▶ _EXTRACTED TEXT_
+++++

Me too. It's so depressing being attracted to females and knowing you'll never get to embrace them.


----------



## godhelpme2 (Apr 4, 2012)

lets all cuddle -cuddle- :]


----------



## XxArmyofOnexX (Aug 13, 2007)

godhelpme2 said:


> lets all cuddle -cuddle- :]


Yay! :yay


----------



## blue the puppy (Jul 23, 2011)

i just had to post in here again .. god i miss cuddling so much :|


----------



## Rossy (Jan 15, 2011)

Cuddling/hugging is not me at all problay because I am a hard heartless guy.


----------



## John316C (May 1, 2011)

there are such things as cuddle goups if you live in certain cities


----------



## ManOfFewWords (Mar 20, 2012)

Cuddling is dope


----------



## Fenren (Sep 20, 2009)

+++++

▶ _DATA LISTING_
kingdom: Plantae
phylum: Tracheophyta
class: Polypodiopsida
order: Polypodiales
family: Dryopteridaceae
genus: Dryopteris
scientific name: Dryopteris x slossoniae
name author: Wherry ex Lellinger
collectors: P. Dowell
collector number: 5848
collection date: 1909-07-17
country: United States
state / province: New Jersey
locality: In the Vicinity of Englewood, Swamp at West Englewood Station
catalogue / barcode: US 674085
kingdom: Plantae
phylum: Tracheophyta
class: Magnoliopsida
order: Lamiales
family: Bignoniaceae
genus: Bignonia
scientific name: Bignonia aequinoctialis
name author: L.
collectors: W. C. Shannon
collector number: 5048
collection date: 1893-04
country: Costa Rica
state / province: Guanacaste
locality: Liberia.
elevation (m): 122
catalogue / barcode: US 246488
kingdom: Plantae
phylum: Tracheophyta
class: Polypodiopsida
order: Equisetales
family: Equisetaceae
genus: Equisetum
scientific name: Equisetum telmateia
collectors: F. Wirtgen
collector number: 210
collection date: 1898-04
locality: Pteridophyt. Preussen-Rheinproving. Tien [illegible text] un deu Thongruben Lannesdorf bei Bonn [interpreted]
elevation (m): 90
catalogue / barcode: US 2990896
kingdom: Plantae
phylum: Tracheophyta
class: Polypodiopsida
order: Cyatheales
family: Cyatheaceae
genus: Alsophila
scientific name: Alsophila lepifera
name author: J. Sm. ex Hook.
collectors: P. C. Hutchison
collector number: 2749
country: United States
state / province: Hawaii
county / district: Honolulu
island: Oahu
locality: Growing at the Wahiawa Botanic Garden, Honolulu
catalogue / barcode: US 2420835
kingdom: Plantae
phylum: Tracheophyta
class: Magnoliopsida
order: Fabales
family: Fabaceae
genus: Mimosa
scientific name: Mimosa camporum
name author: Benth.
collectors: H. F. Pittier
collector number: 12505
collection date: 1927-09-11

+++++

▶ _WHAT THIS EXERCISE ASKS_
(A) Quote the forum thread about cuddling verbatim, starting at the words "i just had to" and ending after "hard heartless guy.".
(B) Extend the forum thread about cuddling past its final line.

▶ _EXPECTED OUTPUTS_
(A)
i just had to post in here again .. god i miss cuddling so much :|


----------



## Rossy (Jan 15, 2011)

Cuddling/hugging is not me at all problay because I am a hard heartless guy.

(B)
I wish I had someone to cuddle too.


----------



## mrneonshuffle (Jul 13, 2012)

blue the puppy said:


> i just had to post in here again .. god i miss cuddling so much :|


:squeeze:squeeze:squeeze:squeeze


----------



## blue the puppy (Jul 23, 2011)

mrneonshuffle said:


> :squeeze:squeeze:squeeze:squeeze


aww .. *squeezes back*


----------



## chiaza (Aug 9, 2012)

Me too. I'm getting a sex change, I hope that someone will cuddle me after.


----------



## low (Sep 27, 2009)

I like the cuddles, a hell of a lot actually but a couple of past girlfriends thought it was needy. More one in particular. Doesn't do the confidence much good.


----------



## ravens (Aug 31, 2011)

I wish I had someone to cuddle with. 

:squeeze


----------



## madisonjane (Jun 18, 2012)

me too.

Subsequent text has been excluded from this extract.